What the task requires: Your copy should match the listing word for word, apart from the pictures, which are left out.
--- Given information ---
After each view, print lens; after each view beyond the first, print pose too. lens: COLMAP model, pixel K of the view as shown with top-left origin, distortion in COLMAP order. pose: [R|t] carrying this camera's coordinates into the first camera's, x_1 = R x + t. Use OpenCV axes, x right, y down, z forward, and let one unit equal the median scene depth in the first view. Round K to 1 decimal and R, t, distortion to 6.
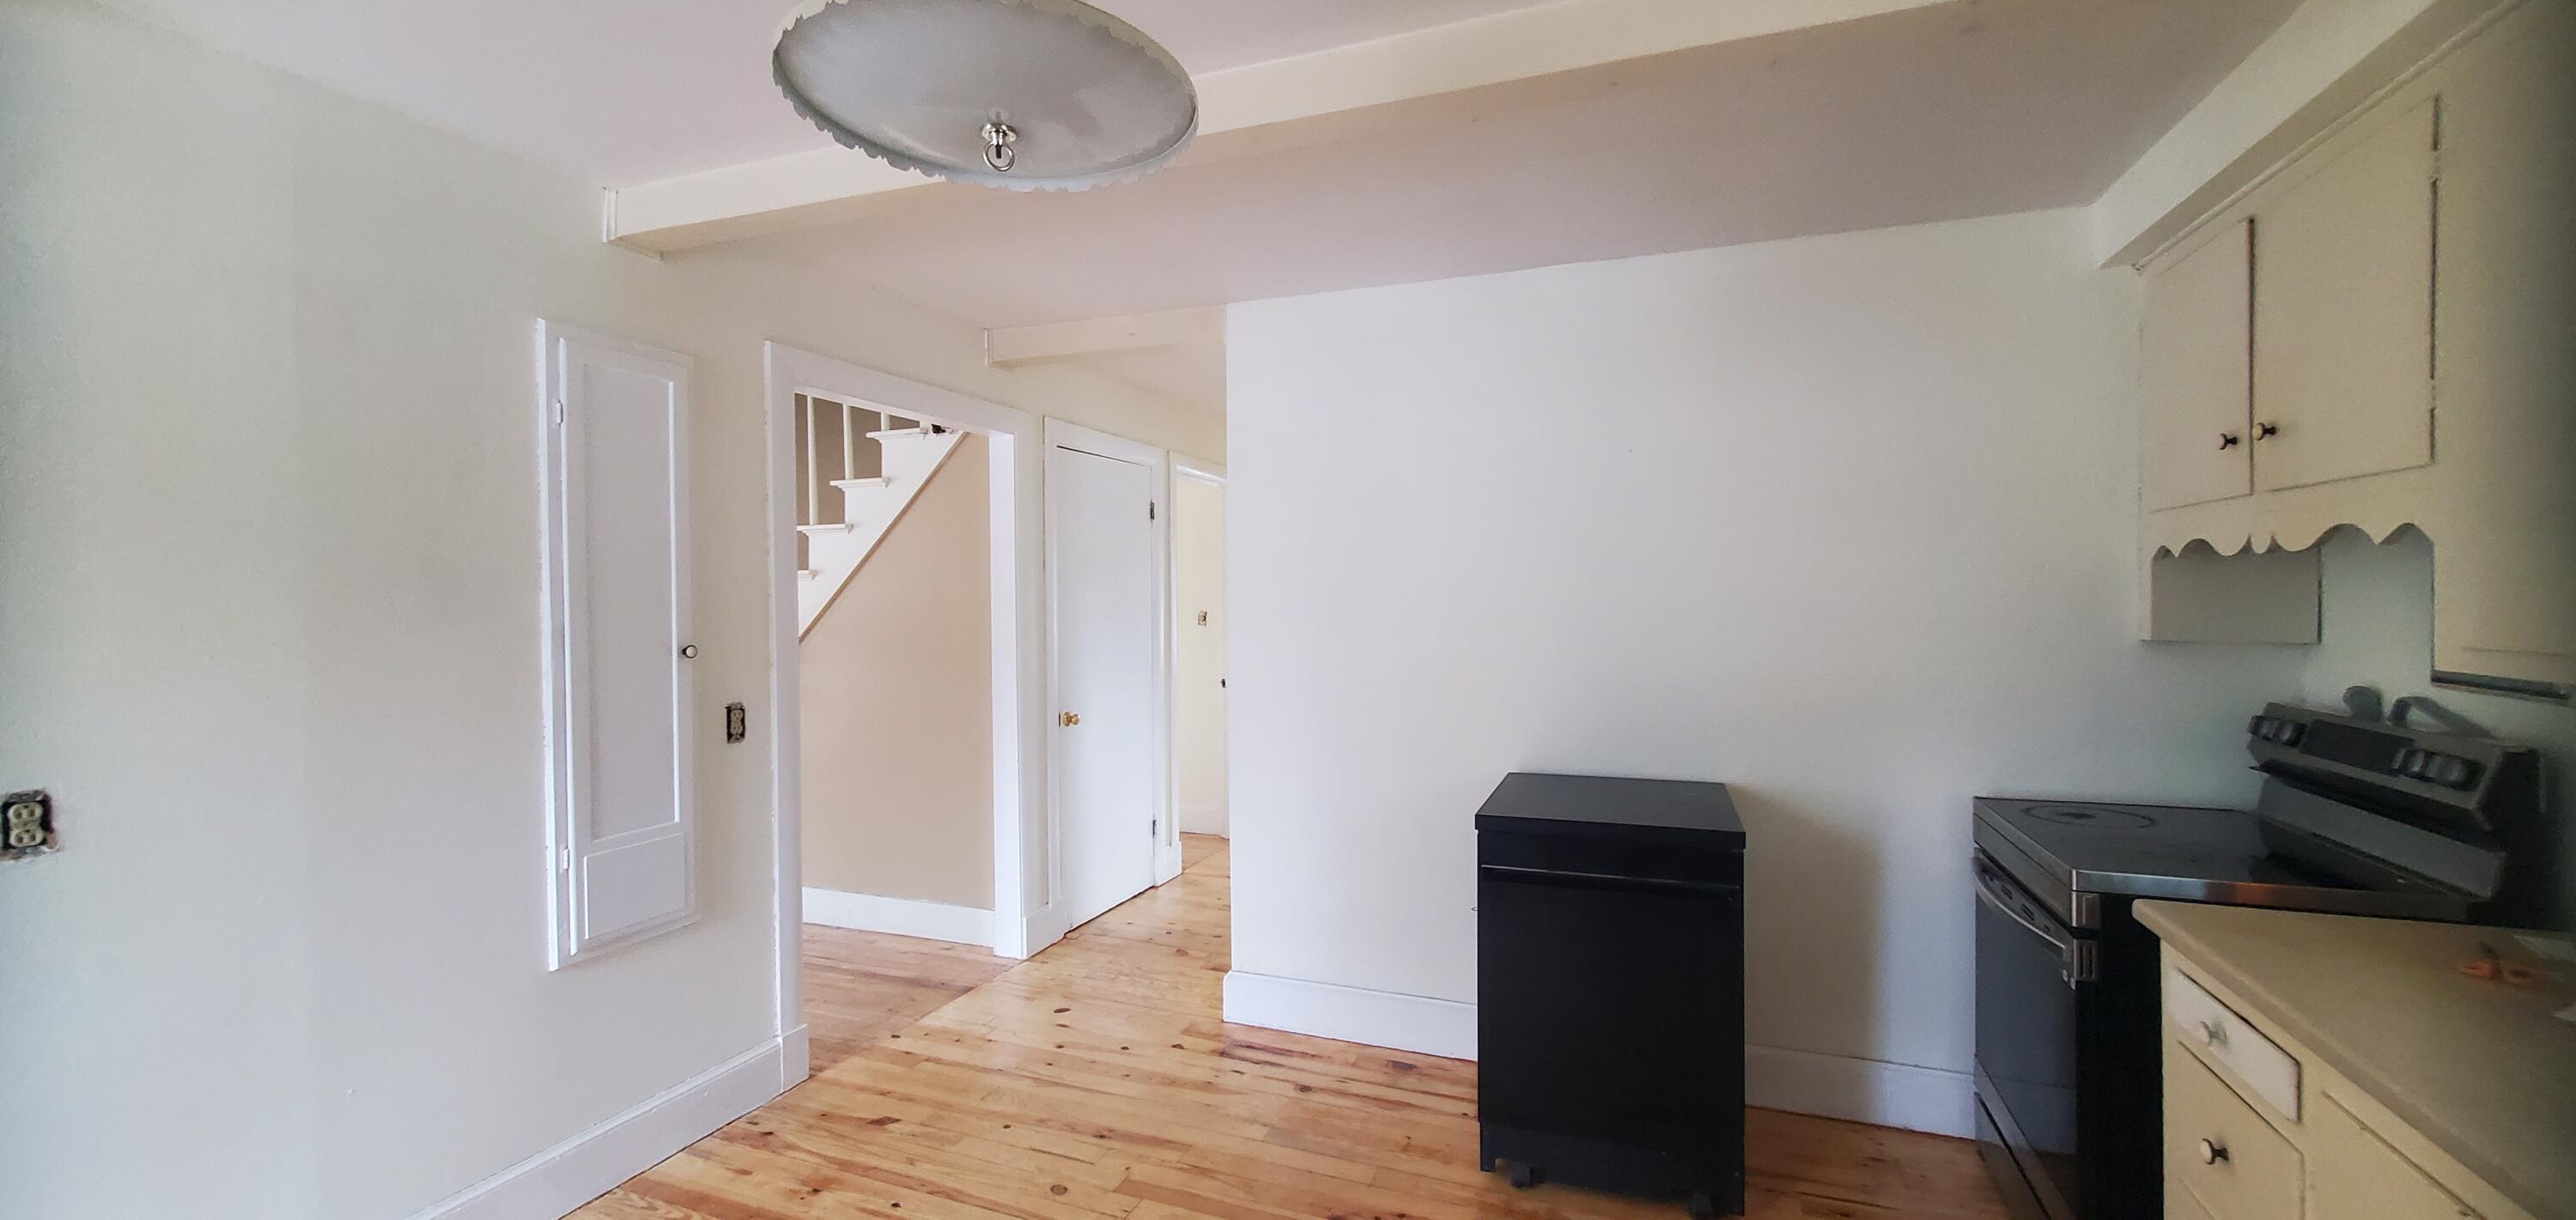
lens RADIAL K [[1017.1, 0, 1305.8], [0, 1017.1, 611.6], [0, 0, 1]] dist [0.001737, -0.003681]
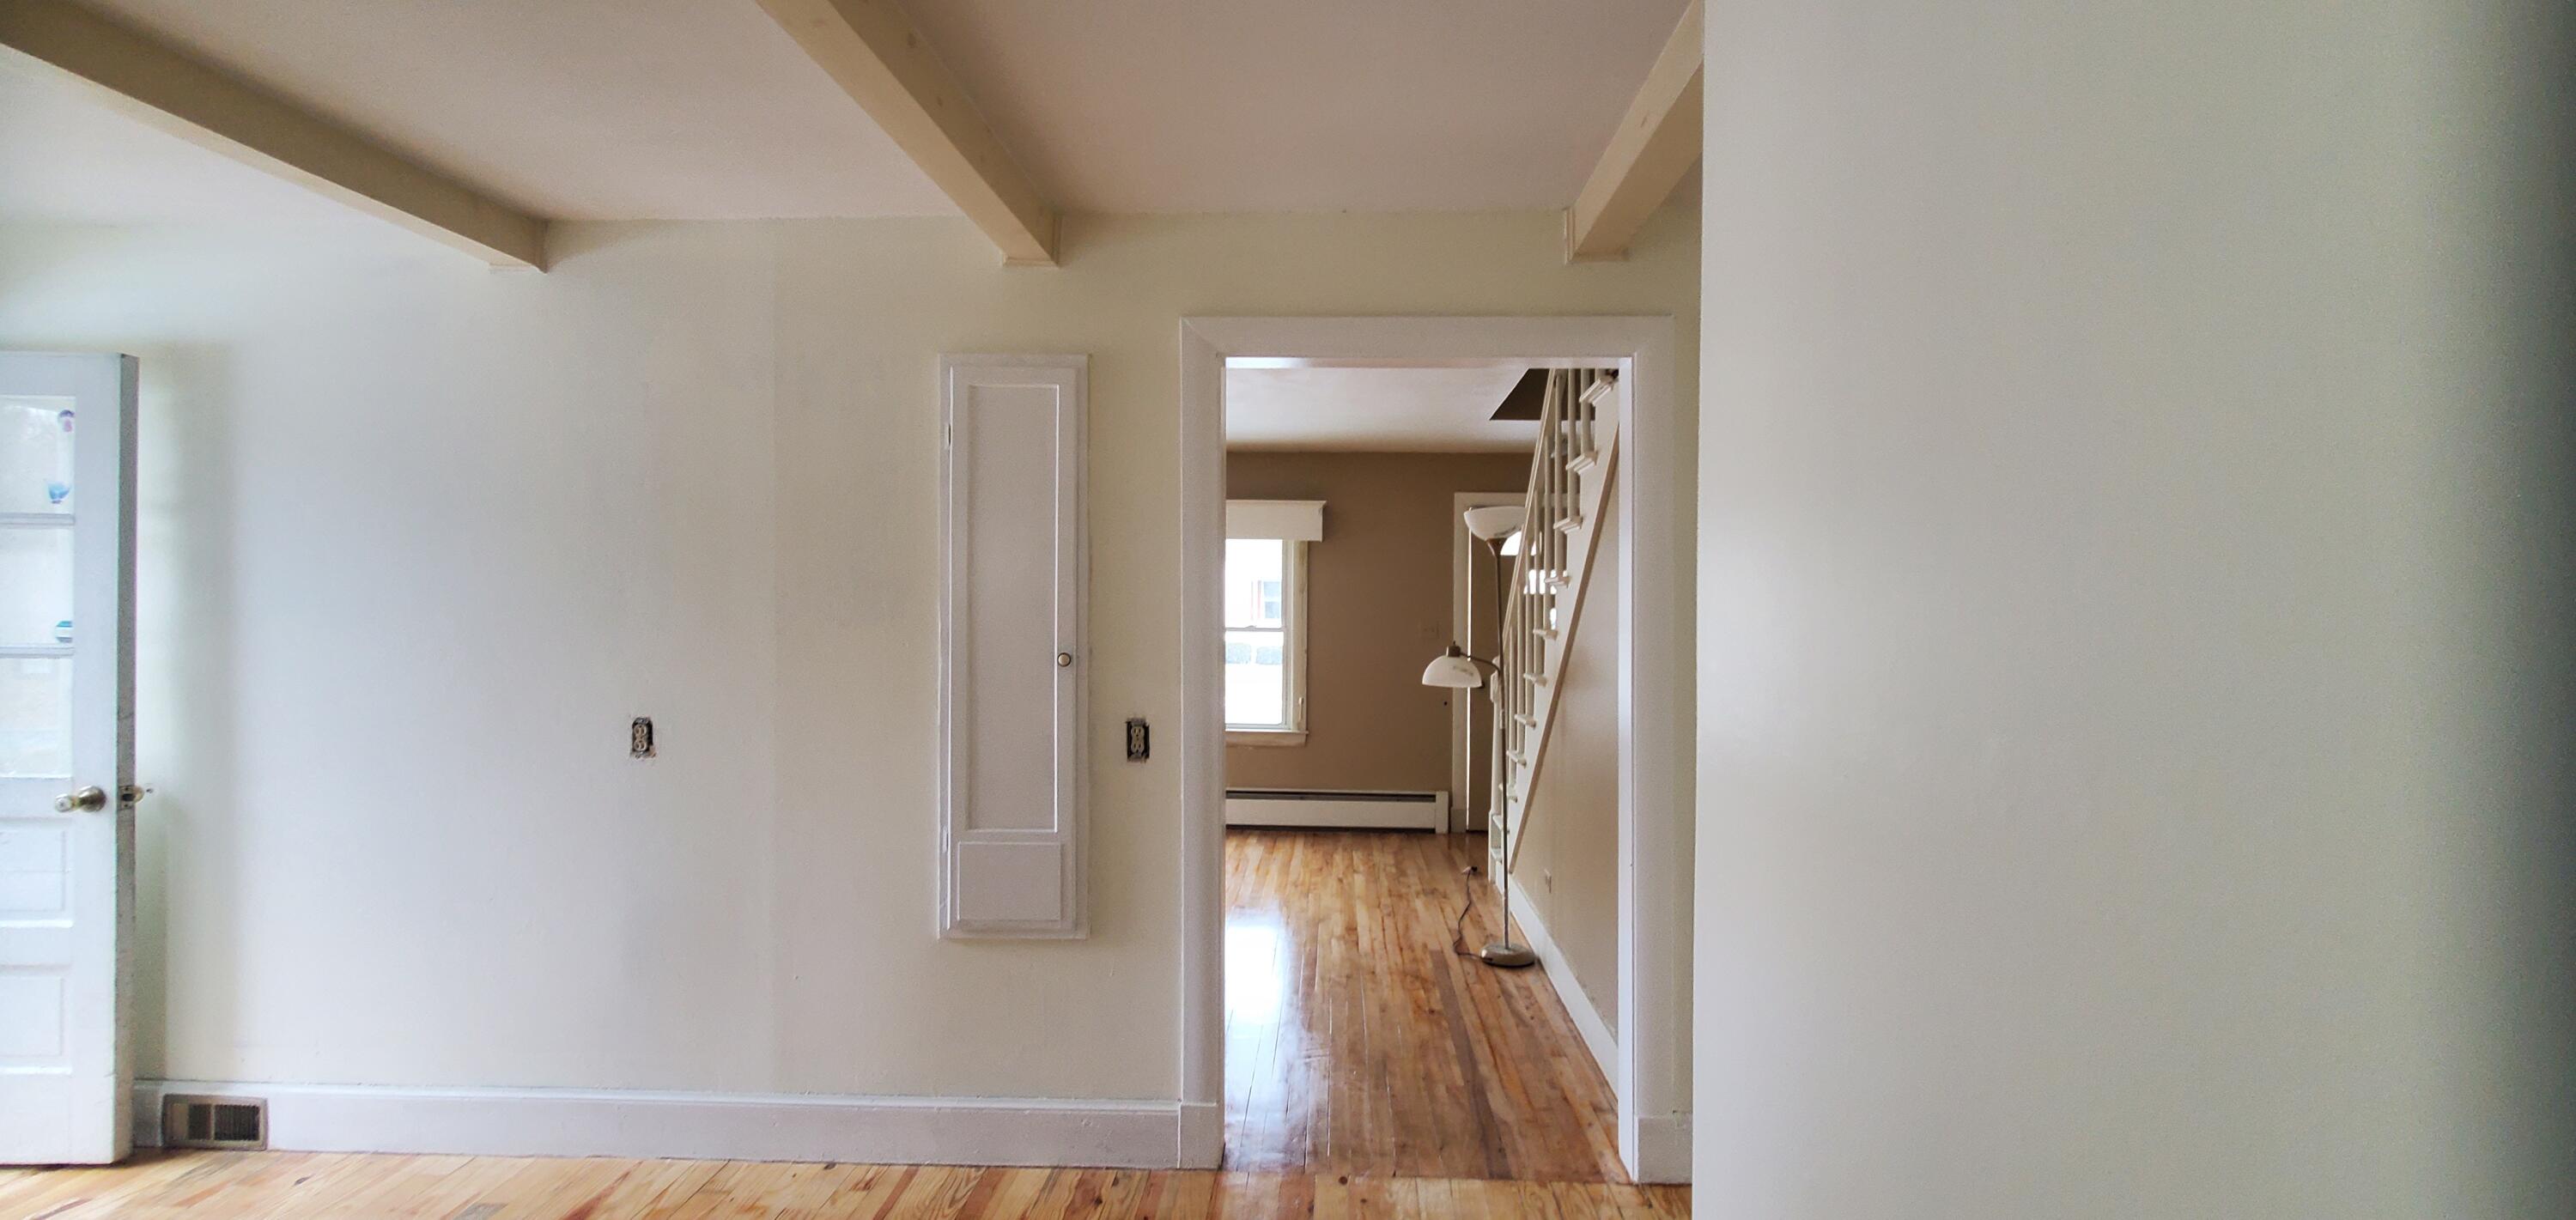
lens RADIAL K [[1017.1, 0, 1305.8], [0, 1017.1, 611.6], [0, 0, 1]] dist [0.001737, -0.003681]
pose [[0.323385, 0.010350, -0.946211, 0.380104], [-0.026179, 0.999655, 0.001988, -0.013963], [0.945905, 0.024128, 0.323545, 0.882187]]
---
Result of this task:
After each view, print lens; after each view beyond the first, print pose too. lens: COLMAP model, pixel K of the view as shown with top-left origin, distortion in COLMAP order. pose: [R|t] carrying this camera's coordinates into the first camera's, x_1 = R x + t. Use OpenCV axes, x right, y down, z forward, and let one unit equal the median scene depth in the first view. Round K to 1 decimal and R, t, distortion to 6.
lens RADIAL K [[1017.1, 0, 1305.8], [0, 1017.1, 611.6], [0, 0, 1]] dist [0.001737, -0.003681]
lens RADIAL K [[1017.1, 0, 1305.8], [0, 1017.1, 611.6], [0, 0, 1]] dist [0.001737, -0.003681]
pose [[0.323385, 0.010350, -0.946211, 0.380104], [-0.026179, 0.999655, 0.001988, -0.013963], [0.945905, 0.024128, 0.323545, 0.882187]]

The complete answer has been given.